Copy every line of the items below, keeping each character unchanged.
-- Start of DATA IN THIS EXERCISE --
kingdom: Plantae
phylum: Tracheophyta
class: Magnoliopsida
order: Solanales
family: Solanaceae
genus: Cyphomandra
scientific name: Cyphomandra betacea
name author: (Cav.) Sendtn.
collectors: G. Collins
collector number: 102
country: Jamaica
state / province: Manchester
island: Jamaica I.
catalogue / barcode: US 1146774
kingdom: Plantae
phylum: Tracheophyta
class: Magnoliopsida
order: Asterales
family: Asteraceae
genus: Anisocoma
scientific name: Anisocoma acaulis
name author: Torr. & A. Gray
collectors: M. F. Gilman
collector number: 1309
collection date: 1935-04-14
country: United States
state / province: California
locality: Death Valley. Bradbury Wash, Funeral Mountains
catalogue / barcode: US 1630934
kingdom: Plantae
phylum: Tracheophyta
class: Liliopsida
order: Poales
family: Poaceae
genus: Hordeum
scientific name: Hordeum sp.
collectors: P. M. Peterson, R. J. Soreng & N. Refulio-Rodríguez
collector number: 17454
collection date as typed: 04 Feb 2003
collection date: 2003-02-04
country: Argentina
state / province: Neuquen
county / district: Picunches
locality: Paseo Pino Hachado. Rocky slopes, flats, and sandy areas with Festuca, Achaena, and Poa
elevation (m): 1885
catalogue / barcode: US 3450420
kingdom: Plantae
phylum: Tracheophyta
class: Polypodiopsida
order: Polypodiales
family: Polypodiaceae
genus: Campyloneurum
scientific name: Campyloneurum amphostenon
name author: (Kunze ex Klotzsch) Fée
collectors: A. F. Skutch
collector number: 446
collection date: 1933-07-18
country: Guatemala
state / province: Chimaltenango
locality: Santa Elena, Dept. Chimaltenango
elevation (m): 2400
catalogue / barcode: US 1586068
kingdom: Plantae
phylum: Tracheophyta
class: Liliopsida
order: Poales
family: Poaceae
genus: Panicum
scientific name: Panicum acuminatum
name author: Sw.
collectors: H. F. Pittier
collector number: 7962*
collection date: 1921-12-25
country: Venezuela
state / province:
-- End of DATA IN THIS EXERCISE --
**FINAL ANSWER:**
kingdom: Plantae
phylum: Tracheophyta
class: Magnoliopsida
order: Solanales
family: Solanaceae
genus: Cyphomandra
scientific name: Cyphomandra betacea
name author: (Cav.) Sendtn.
collectors: G. Collins
collector number: 102
country: Jamaica
state / province: Manchester
island: Jamaica I.
catalogue / barcode: US 1146774
kingdom: Plantae
phylum: Tracheophyta
class: Magnoliopsida
order: Asterales
family: Asteraceae
genus: Anisocoma
scientific name: Anisocoma acaulis
name author: Torr. & A. Gray
collectors: M. F. Gilman
collector number: 1309
collection date: 1935-04-14
country: United States
state / province: California
locality: Death Valley. Bradbury Wash, Funeral Mountains
catalogue / barcode: US 1630934
kingdom: Plantae
phylum: Tracheophyta
class: Liliopsida
order: Poales
family: Poaceae
genus: Hordeum
scientific name: Hordeum sp.
collectors: P. M. Peterson, R. J. Soreng & N. Refulio-Rodríguez
collector number: 17454
collection date as typed: 04 Feb 2003
collection date: 2003-02-04
country: Argentina
state / province: Neuquen
county / district: Picunches
locality: Paseo Pino Hachado. Rocky slopes, flats, and sandy areas with Festuca, Achaena, and Poa
elevation (m): 1885
catalogue / barcode: US 3450420
kingdom: Plantae
phylum: Tracheophyta
class: Polypodiopsida
order: Polypodiales
family: Polypodiaceae
genus: Campyloneurum
scientific name: Campyloneurum amphostenon
name author: (Kunze ex Klotzsch) Fée
collectors: A. F. Skutch
collector number: 446
collection date: 1933-07-18
country: Guatemala
state / province: Chimaltenango
locality: Santa Elena, Dept. Chimaltenango
elevation (m): 2400
catalogue / barcode: US 1586068
kingdom: Plantae
phylum: Tracheophyta
class: Liliopsida
order: Poales
family: Poaceae
genus: Panicum
scientific name: Panicum acuminatum
name author: Sw.
collectors: H. F. Pittier
collector number: 7962*
collection date: 1921-12-25
country: Venezuela
state / province:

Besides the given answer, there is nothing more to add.